The attractive Japanese barberry bushes and burning bushes have been planted on many lawns in eastern North America for their beauties, especially in their autumn leaves during October and November. But these shrubs are aliens from eastern Asia, invasive and have many other characteristics in common, which makes them interesting.
Both these species of beautiful shrubs are most noticeable in November when their striking, red leaves stand out. And I think they are particularly attractive in the shrub layers of certain woods, woodland edges, hedgerows between fields and roadsides where they sprouted on their own from seeds. The red leaves of those wild bushes brighten those natural and human-made habitats.
Both kinds of shrubs traveled from lawns to wild habitats by starlings, American robins, eastern bluebirds, cedar waxwings and other kinds of birds consuming their strikingly red berries in autumn and into winter.

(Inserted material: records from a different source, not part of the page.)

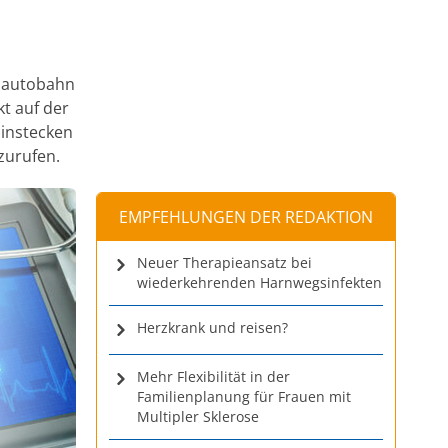
enautobahn
t auf der
Einstecken
zurufen.
EMPFEHLUNGEN DER REDAKTION
Neuer Therapieansatz bei
wiederkehrenden Harnwegsinfekten
Herzkrank und reisen?
Mehr Flexibilität in der
Familienplanung für Frauen mit
Multipler Sklerose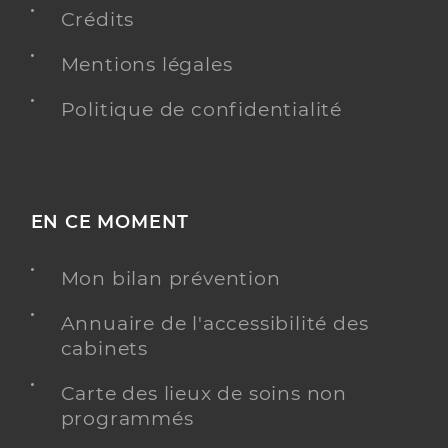
Crédits
Mentions légales
Politique de confidentialité
EN CE MOMENT
Mon bilan prévention
Annuaire de l'accessibilité des
cabinets
Carte des lieux de soins non
programmés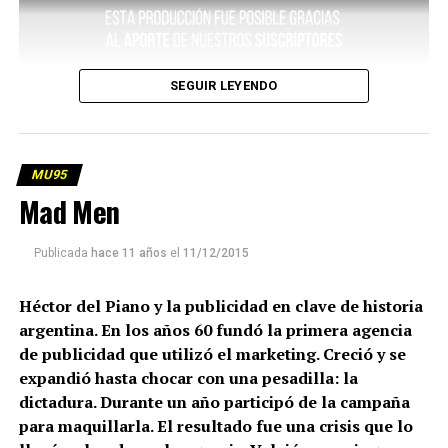
SEGUIR LEYENDO
MU95
Mad Men
Publicada
hace 11 años
el
11/12/2015
Héctor del Piano y la publicidad en clave de historia
argentina. En los años 60 fundó la primera agencia
de publicidad que utilizó el marketing. Creció y se
expandió hasta chocar con una pesadilla: la
dictadura. Durante un año participó de la campaña
para maquillarla. El resultado fue una crisis que lo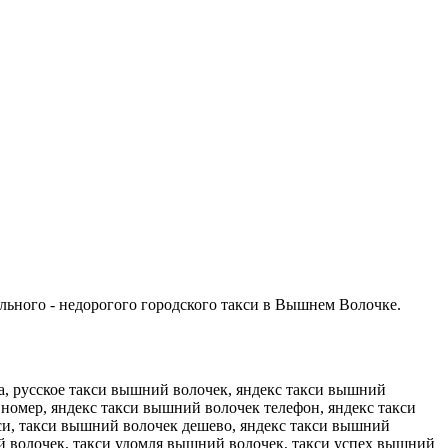
льного - недорогого городского такси в Вышнем Волочке.
, русское такси вышний волочек, яндекс такси вышний
номер, яндекс такси вышний волочек телефон, яндекс такси
си, такси вышний волочек дешево, яндекс такси вышний
ий волочек, такси удомля вышний волочек, такси успех вышний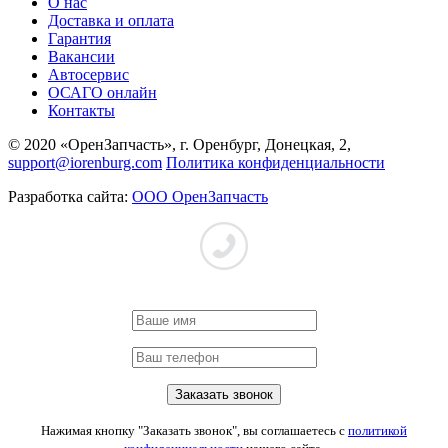
О нас
Доставка и оплата
Гарантия
Вакансии
Автосервис
ОСАГО онлайн
Контакты
© 2020 «ОренЗапчасть», г. Оренбург, Донецкая, 2,
support@iorenburg.com
Политика конфиденциальности
Разработка сайта:
ООО ОренЗапчасть
Нажимая кнопку "Заказать звонок", вы соглашаетесь с
политикой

A northern mockingbird, a few robins and a little groups of bluebirds have eaten red berries off barberries on our lawn in winter over the years. All those bird species easily see the red berries, digest their pulp, but pass their seeds in droppings as they fly across the countryside and into the woods. Many of those seeds that are not ingested by mice and squirrels sprout into new shrubs. Barberries and burning bushes have become firmly established in many woodlands in recent years.
In the distant past, apparently, those barberries and burning bushes that produced red berries had a better chance of reproducing themselves because birds can see colors to pick out and eat ripe fruit of various kinds. And birds don't have teeth to chew the seeds, which would kill plant embryos inside them. And because those embryos develop in tough shells that don't get digested by the birds' stomachs, they survive the birds' ingesting the berries. Therefore, those birds pass viable seeds, ensuring themselves of future food supplies.

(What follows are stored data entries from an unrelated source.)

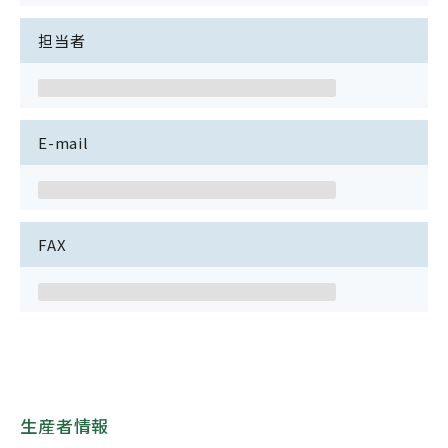
担当者
E-mail
FAX
生産者情報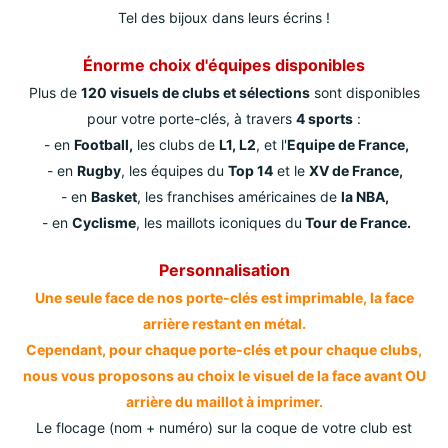
Tel des bijoux dans leurs écrins !
Énorme choix d'équipes disponibles
Plus de
120 visuels de clubs et sélections
sont disponibles
pour votre porte-clés, à travers
4 sports
:
- en
Football,
les clubs de
L1, L2
, et l'
Equipe de France,
- en
Rugby
, les équipes du
Top 14
et le
XV de France,
- en
Basket
, les franchises américaines de
la NBA,
- en
Cyclisme
, les maillots iconiques du
Tour de France.
Personnalisation
Une seule face de nos porte-clés est imprimable, la face
arrière restant en métal.
Cependant, pour chaque porte-clés et pour chaque clubs,
nous vous proposons au choix le visuel de la face avant OU
arrière du maillot à imprimer.
Le flocage (nom + numéro) sur la coque de votre club est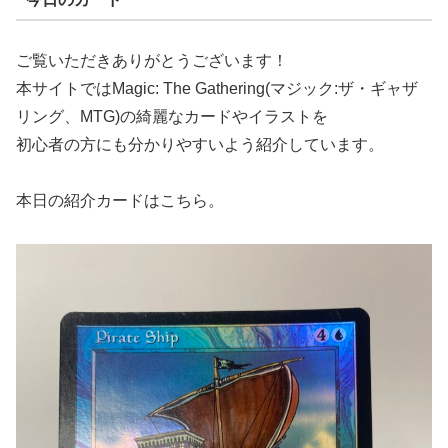
ご覧いただきありがとうございます！
本サイトではMagic: The Gathering(マジック:ザ・ギャザ
リング、MTG)の綺麗なカードやイラストを
初心者の方にも分かりやすいよう紹介しています。
本日の紹介カードはこちら。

Small birds that raise young in shrubbery can also rear offspring in barberry bushes and burning bushes. Both species have multitudes of stems, twigs and leaves that shelter young birds in their nurseries. Barberries also have thin, sharp thorns that help keep predators at bay. A pair each of northern cardinals and gray catbirds have nested in our barberries over the years, but not in the same ones at the same time. I have not seen their cradles of twigs and rootlets when young were in them, but I see parents of both species repeatedly taking insects into that shrubbery in summer and emerging with white droppings from the babies in their beaks to drop away from the nests. And I see the abandoned nests in winter when the leaves are off those bushes.
Barberries and burning bushes are beautiful shrubs, particularly in October and November when their foliage turns red. But they are invasive in woodlands and other habitats because of birds eating their berries. However, I think both these adaptable species are here to stay in the wild. And we have to redefine what plants compose a woodland shrub layer. Though many people are not fond of these bushes in the woods, they do brighten that habitat and benefit a variety of wildlife as well.